== Extrait du document ==

Le dernier moulin à Tan de Touraine

Puis en remontant l’un des affluents rive droite de la Loire, nous avons eu la surprise agréable de trouver trace, cette fois de cette activité disparue en notre région. Le moulin visité, contrairement aux autres, a terminé sa carrière en moulin à Tan, ce qui peut expliquer que ses mécanismes aient survécu. Le bâtiment n’ayant pas subi de transformations comme ses voisins, soit en minoterie ou résidence, a pu conserver en état ses mécanismes que nous n’avions pas trouvés ailleurs. Le moulin dans une nature boisée et calme, comme abandonné, à l’écart de toute activité, semble s’être arrêté depuis peu, alors que son activité a cessé depuis les années 1940 !

Le moulin de la Châtaigneraie

Ou l’histoire d’un moulin à eau classique du 17e au 20e siècle…

 Il est cité sur un acte du 16 mai 1621, en activité pour la seigneurie de La Chastaigneraye. La toponymie s’interprète : lieu planté de châtaigniers, ce qui aura plus tard, peut-être, une influence sur sa dernière activité. Il est moulin à blé, avec 2 paires de meules et roue à pales (dite de côté), appartenant au Fermier Général, Pierre Rocheron, de la dite Seigneurie et est loué par bail.

La période révolutionnaire de 1791 a peu d’incidence sur l’exploitation du moulin ; celui-ci appartient toujours, à la classe bourgeoise et ne sera jamais propriété d’un meunier. Il est vrai que la banalité, supprimée à la révolution, était déjà très « assouplie » depuis plusieurs années, en Indre-et-Loire. Aussi, les meuniers assujettis aux baux classiques de cette époque, ne connurent-ils aucun changement particulier à leur situation, jusqu’au 20e siècle.

===
== Données présentées ==

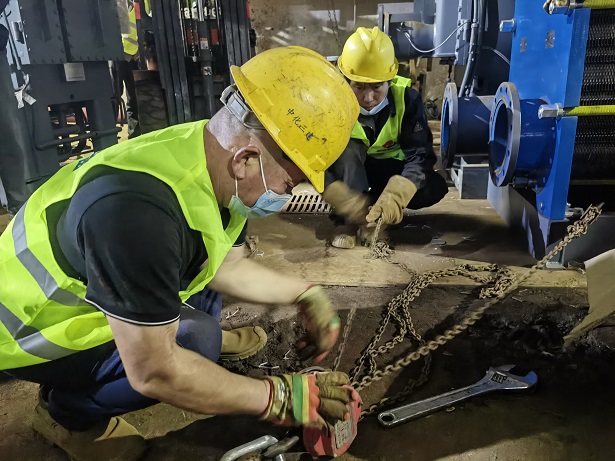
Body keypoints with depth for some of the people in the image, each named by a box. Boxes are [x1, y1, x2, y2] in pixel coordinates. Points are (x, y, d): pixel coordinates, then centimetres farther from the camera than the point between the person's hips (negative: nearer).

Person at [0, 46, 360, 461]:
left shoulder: (216, 158, -13)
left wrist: (306, 295, -2)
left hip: (72, 288, 8)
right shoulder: (137, 209, -41)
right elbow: (153, 373, -34)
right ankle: (68, 412, -1)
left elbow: (228, 265, 2)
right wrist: (279, 397, -25)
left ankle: (207, 338, 25)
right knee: (195, 337, -25)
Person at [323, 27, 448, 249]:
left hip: (388, 168, 2)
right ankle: (347, 219, -29)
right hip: (346, 168, -1)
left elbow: (420, 153, -29)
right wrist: (346, 200, -45)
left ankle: (372, 206, -11)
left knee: (435, 187, -23)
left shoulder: (406, 97, -23)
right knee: (348, 147, -35)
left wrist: (395, 196, -48)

===

§ Tâche à réaliser: Indiquez, d'après l'extrait du document, la date de l'acte qui cite le moulin de la Châtaigneraie. Les entrées ne sont pas utiles pour cet exercice.

§ Corrigé: Le 16 mai 1621.